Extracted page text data
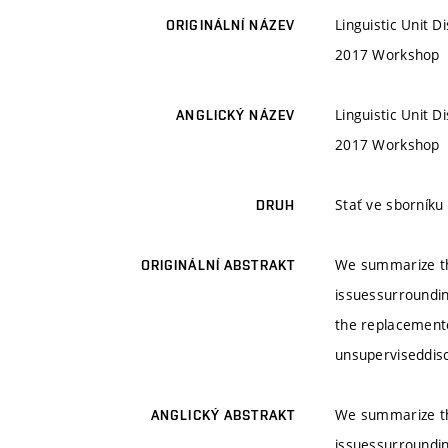
Linguistic Unit 
ORIGINÁLNÍ NÁZEV
2017 Workshop
Linguistic Unit 
ANGLICKÝ NÁZEV
2017 Workshop
Stať ve sborníku
DRUH
We summarize the
ORIGINÁLNÍ ABSTRAKT
issuessurroundin
the replacemento
unsuperviseddis
We summarize the
ANGLICKÝ ABSTRAKT
issuessurroundin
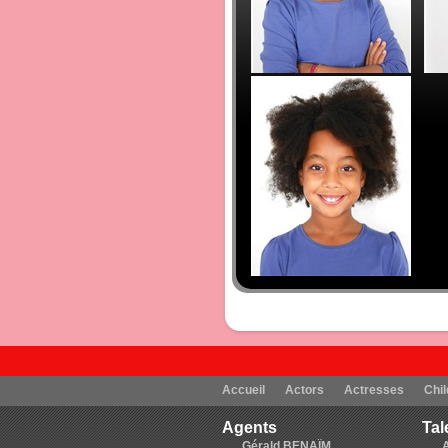
Accueil
Actors
Actresses
Chil
Agents
Tal
Gérald BENAÏM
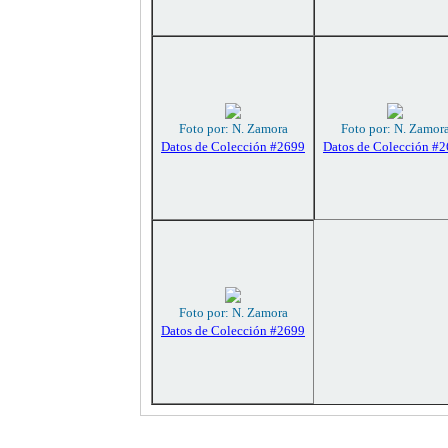
Foto por: N. Zamora
Foto por: N. Zamor
Datos de Colección #2699
Datos de Colección #
Foto por: N. Zamora
Datos de Colección #2699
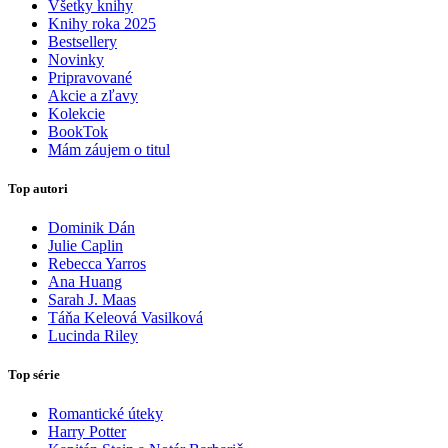
Všetky knihy
Knihy roka 2025
Bestsellery
Novinky
Pripravované
Akcie a zľavy
Kolekcie
BookTok
Mám záujem o titul
Top autori
Dominik Dán
Julie Caplin
Rebecca Yarros
Ana Huang
Sarah J. Maas
Táňa Keleová Vasilková
Lucinda Riley
Top série
Romantické úteky
Harry Potter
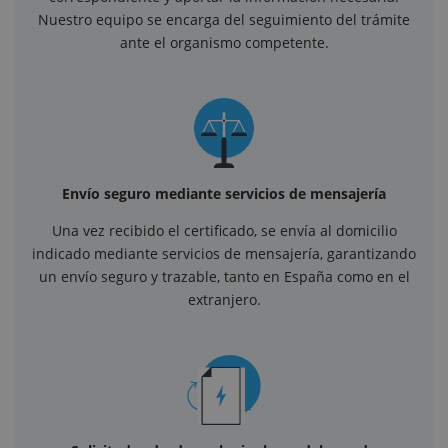
Nuestro equipo se encarga del seguimiento del trámite
ante el organismo competente.
Envío seguro mediante servicios de mensajería
Una vez recibido el certificado, se envía al domicilio
indicado mediante servicios de mensajería, garantizando
un envío seguro y trazable, tanto en España como en el
extranjero.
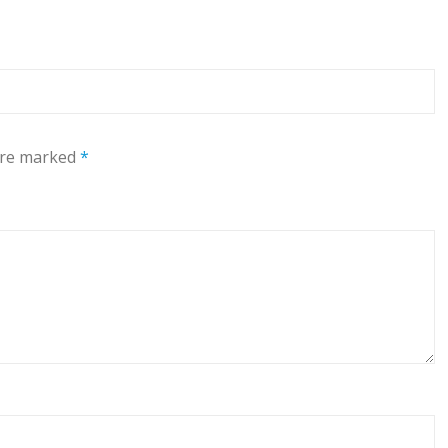
 are marked
*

JOB:
Check every line of the records above for the string "ORIGINÁLNÍ". Copy those that hold it.

TASK RESPONSE:
ORIGINÁLNÍ NÁZEV
ORIGINÁLNÍ ABSTRAKT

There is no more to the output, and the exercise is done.